■ **DOMANDE**
1. Riporta parola per parola il passo del testo sulla lunga vita che va da "Se, come abbiamo" fino a "vivere così tanto?".
2. Rispondi a queste domande sul testo sulla lunga vita:
(a) Quanti over 65enni ci saranno sul pianeta nel 2050?
(b) Quale fonte viene citata per queste stime?
(c) Di quanti metri quadrati è l'appartamento in cui vive una famiglia di quattro persone a Hong Kong?
3. Come proseguiresti il testo sulla lunga vita a partire dal punto in cui si ferma?

Lunga vita vs bella vita

 
450 milioni di over 80enni nel 2050. Ma ne vale la pena?
 
Se, come abbiamo visto martedì scorso, lo sviluppo della scienza medica – e della medicina rigenerativa in particolare – può allungare ulteriormente la vita, con il 2050 che vedrà sul pianeta 1,6 miliardi di over 65enni e 450 milioni di over 80enni (fonte: National Academies of Science), c’è da porsi una ulteriore domanda. Ai ritmi lavorativi delle grandi metropoli mondiali – soprattutto asiatiche – con il business al centro di tutto fino alla tarda età, varrà la pena di vivere così tanto?
Il mio principio di “muovere il culo” è soprattutto (ma non solo) uno sprone alla consapevolezza e alla volontà di trovare il miglior lavoro possibile in funzione delle attitudini di ognuno di noi. E a cavallo del 2050 – continuando semplicemente sui ritmi odierni di crescita generale di cultura e scienza – si prospetta realmente una società sempre meno malata in termini salutistici e inevitabilmente sempre più concentrata sui soldi per mantenere un tenore di vita accettabile ben oltre gli 80 anni. E se già oggi la qualità della vita intesa come tempo da dedicare al lavoro e ai relativi spostamenti è dura. In questo senso basta l’esempio odierno di Hong Kong, dove una famiglia di quattro persone vive in un appartamento di 30 metri quadrati, ai lavoratori sono richieste giornate da 20 ore e, come se non bastasse, devono fare un’ora di metropolitana per andare in ufficio e una per tornare a casa. Come saremo messi nel 2050?

■ **DATI FORNITI**
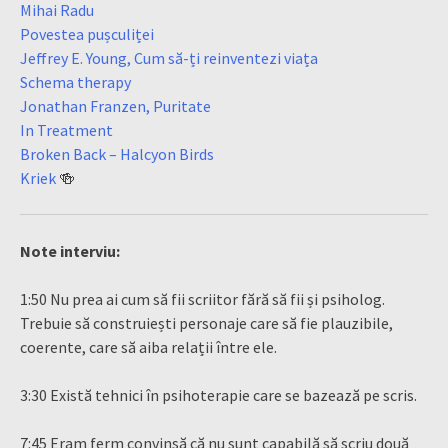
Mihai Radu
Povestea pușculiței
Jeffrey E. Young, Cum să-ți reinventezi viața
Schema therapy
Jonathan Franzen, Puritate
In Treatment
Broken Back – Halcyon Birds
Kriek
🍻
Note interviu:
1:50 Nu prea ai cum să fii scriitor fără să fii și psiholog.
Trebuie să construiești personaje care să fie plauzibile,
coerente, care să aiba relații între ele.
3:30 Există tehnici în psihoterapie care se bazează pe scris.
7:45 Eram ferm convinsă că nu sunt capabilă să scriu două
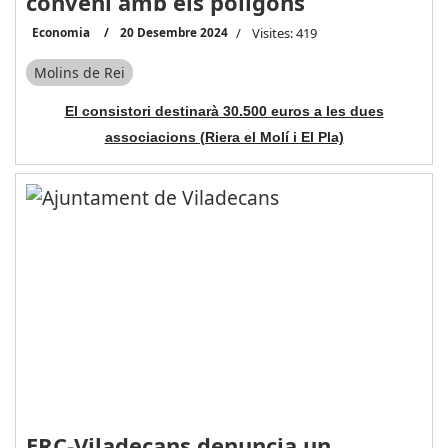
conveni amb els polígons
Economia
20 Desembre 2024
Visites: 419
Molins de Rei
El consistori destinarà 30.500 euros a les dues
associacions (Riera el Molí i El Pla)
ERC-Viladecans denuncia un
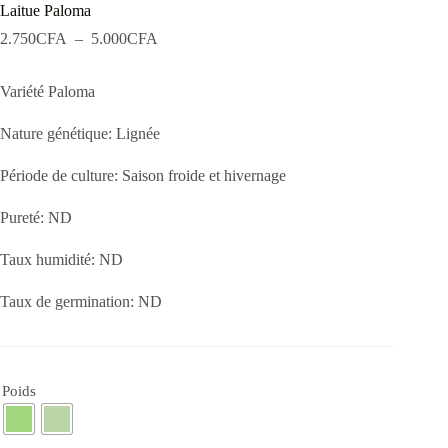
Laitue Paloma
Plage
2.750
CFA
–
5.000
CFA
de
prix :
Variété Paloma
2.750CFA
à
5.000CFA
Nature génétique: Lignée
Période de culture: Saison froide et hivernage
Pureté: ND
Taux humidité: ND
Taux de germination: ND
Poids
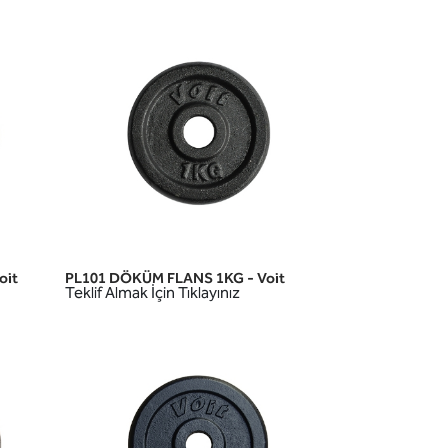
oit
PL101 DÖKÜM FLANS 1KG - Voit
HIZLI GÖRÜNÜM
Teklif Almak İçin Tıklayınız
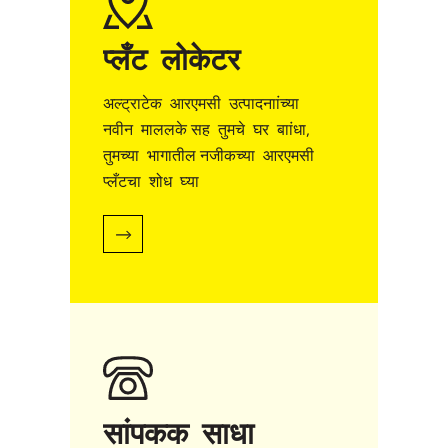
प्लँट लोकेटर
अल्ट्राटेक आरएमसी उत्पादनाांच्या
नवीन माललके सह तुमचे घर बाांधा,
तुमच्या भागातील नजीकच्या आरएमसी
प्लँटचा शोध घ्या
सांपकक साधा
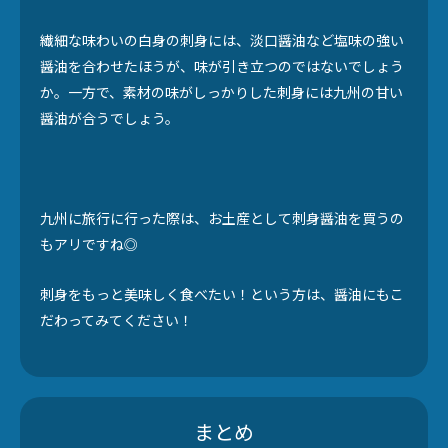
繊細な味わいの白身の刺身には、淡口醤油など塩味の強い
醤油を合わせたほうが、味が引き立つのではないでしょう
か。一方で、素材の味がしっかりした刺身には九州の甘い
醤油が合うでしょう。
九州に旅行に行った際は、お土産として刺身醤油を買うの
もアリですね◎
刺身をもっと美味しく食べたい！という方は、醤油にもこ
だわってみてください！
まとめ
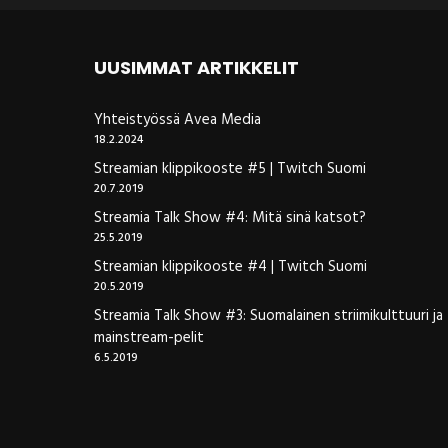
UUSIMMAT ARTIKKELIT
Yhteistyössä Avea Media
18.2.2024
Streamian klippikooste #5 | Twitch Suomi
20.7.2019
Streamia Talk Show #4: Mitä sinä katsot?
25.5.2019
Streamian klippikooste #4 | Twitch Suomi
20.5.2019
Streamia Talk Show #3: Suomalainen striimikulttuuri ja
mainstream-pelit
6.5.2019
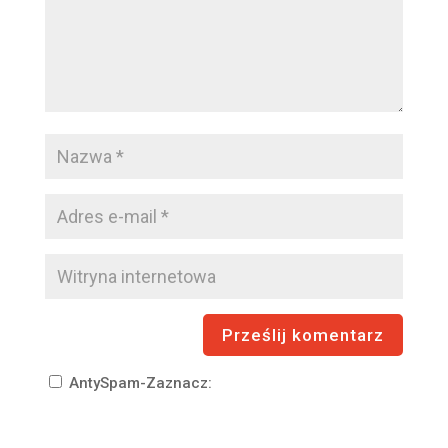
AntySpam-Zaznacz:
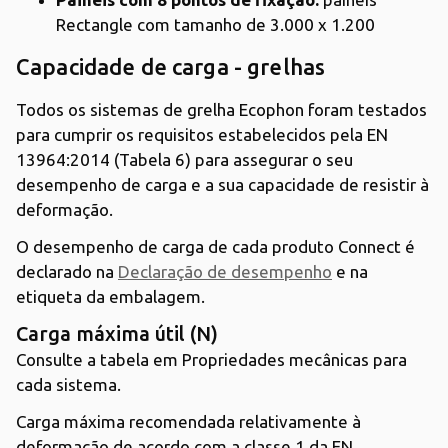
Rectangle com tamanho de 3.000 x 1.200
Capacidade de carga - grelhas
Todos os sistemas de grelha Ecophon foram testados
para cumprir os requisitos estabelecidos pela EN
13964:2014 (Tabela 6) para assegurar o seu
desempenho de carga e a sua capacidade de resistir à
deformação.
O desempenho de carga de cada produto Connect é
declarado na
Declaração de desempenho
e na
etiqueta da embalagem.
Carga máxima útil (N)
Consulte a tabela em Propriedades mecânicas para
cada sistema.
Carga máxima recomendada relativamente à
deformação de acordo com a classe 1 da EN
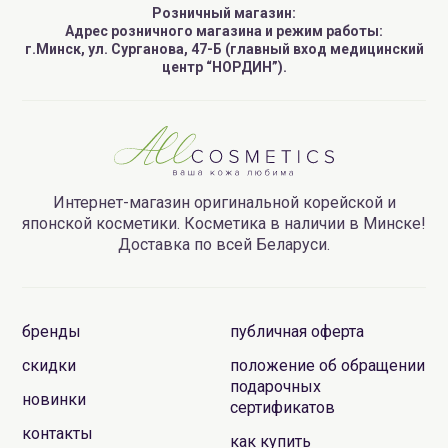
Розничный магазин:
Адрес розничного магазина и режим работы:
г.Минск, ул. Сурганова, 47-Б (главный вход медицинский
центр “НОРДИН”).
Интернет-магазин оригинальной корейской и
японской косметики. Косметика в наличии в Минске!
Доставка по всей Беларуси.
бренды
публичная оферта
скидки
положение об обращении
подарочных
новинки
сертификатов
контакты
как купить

■ **RISPOSTE AI COMPITI**
1.
Se, come abbiamo visto martedì scorso, lo sviluppo della scienza medica – e della medicina rigenerativa in particolare – può allungare ulteriormente la vita, con il 2050 che vedrà sul pianeta 1,6 miliardi di over 65enni e 450 milioni di over 80enni (fonte: National Academies of Science), c’è da porsi una ulteriore domanda. Ai ritmi lavorativi delle grandi metropoli mondiali – soprattutto asiatiche – con il business al centro di tutto fino alla tarda età, varrà la pena di vivere così tanto?

2.
(a) 1,6 miliardi.
(b) La National Academies of Science.
(c) 30 metri quadrati.

3.
Peraltro è un tema dibattuto da tempo. Già nel 1948, il filosofo tedesco Josef Pieper, nel suo libro Leisure: The Basis of Culture, inventa il termine “Total work” per indicare il processo attraverso il quale gli esseri umani vengono trasformati in lavoratori e nient’altro. Non è mica fantascienza distopica. Si riferisce ben più realisticamente alla situazione in cui il lavoro è al centro di tutta la vita umana; quando tutto il resto – tempo libero compreso – è messo al suo servizio. Guardate che io di uomini così, in giro per il mondo, ne conosco tanti.
Badate bene, come fa notare Andrew Taggart in un suo articolo su Aeon (Creative Commons): “Fondamentalmente, l’atteggiamento del lavoratore totale non è colto al meglio nei casi di superlavoro, ma piuttosto nel modo in cui ogni giorno è focalizzato in modo univoco sui compiti da completare, con la produttività, l’efficacia e l’efficienza da potenziare. Come? Attraverso le modalità di pianificazione efficace, la definizione delle competenze e la delega tempestiva. Il lavoratore totale, in breve, è una figura di attività incessante, tesa, impegnata: una figura, la cui afflizione principale è una profonda irrequietezza esistenziale fissata sulla produzione dell’utile”.
Che in un quadro simile, in parte, mi ci riconosco io stesso.
E continua Taggart, immaginando una conversazione tra due lavoratori totali: “C’è, per cominciare, una tensione costante, un senso di pressione generale associato al pensiero che c’è qualcosa che deve essere fatto, sempre qualcosa che dovrei fare in questo momento. Come dice il secondo interlocutore, c’è in concomitanza la domanda incombente: è questo il miglior uso del mio tempo? Il tempo, il nemico, la scarsità, rivelano i limitati poteri d’azione dell’agente, il dolore dei costi di opportunità irrisolvibili”.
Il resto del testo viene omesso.